__ACTION ITEM__
Render the data from the line containing "True or false: capital" through the line containing "Mar, Feb, Jan" as a JSON list of strings, one string per line and no blank lines. Leave out any pictures.

__DATA TO EXAMINE__
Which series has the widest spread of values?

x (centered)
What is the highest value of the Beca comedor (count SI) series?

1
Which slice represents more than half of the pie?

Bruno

---

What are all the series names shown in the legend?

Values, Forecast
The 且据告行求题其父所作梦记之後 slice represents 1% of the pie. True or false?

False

...

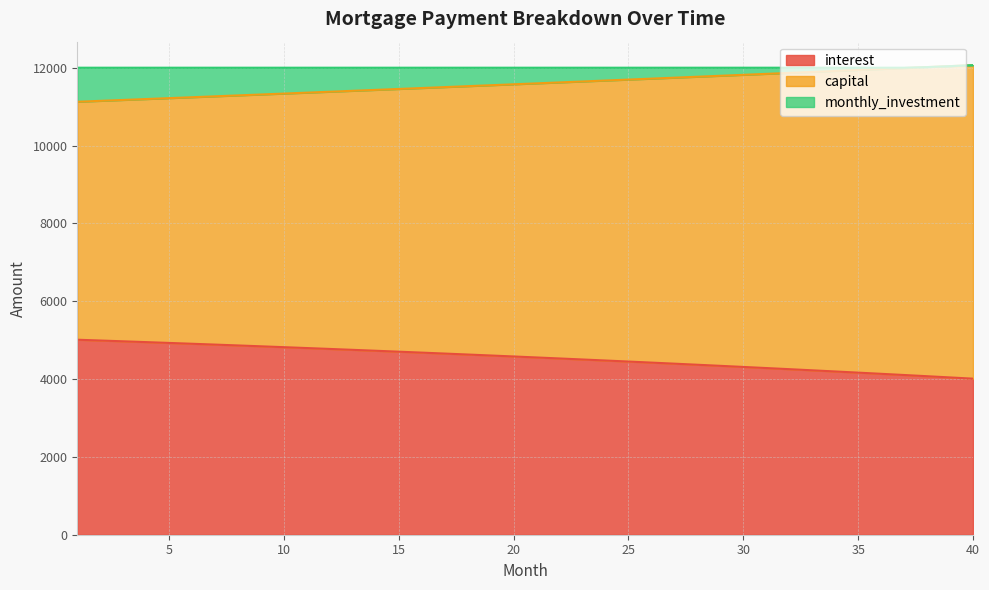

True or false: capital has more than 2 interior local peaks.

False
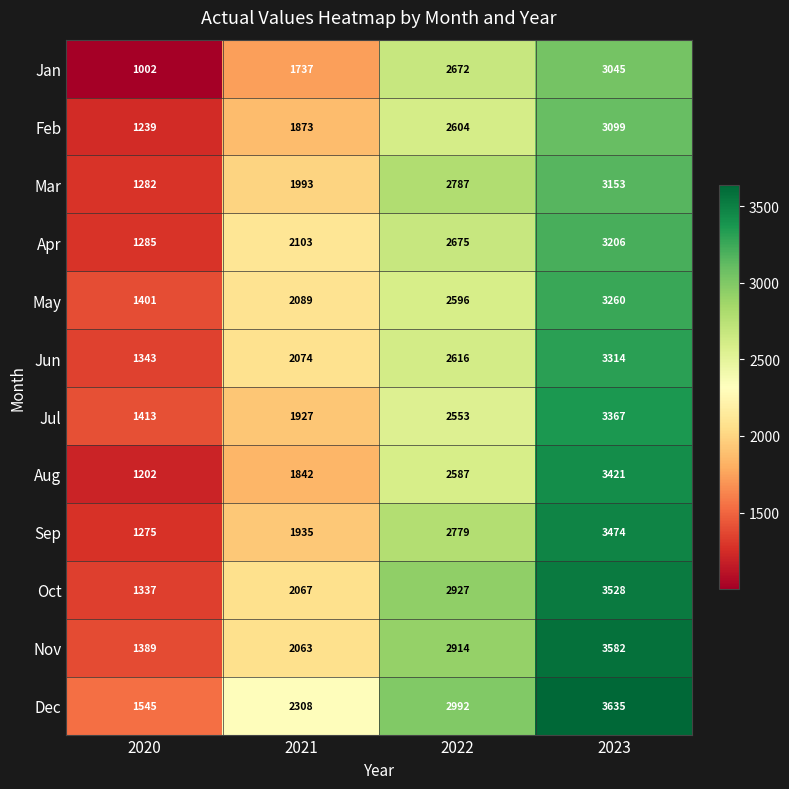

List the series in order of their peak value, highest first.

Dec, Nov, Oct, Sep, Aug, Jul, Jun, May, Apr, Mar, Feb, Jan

__ANSWER BOX__
[
  "True or false: capital has more than 2 interior local peaks.",
  "False",
  "List the series in order of their peak value, highest first.",
  "Dec, Nov, Oct, Sep, Aug, Jul, Jun, May, Apr, Mar, Feb, Jan"
]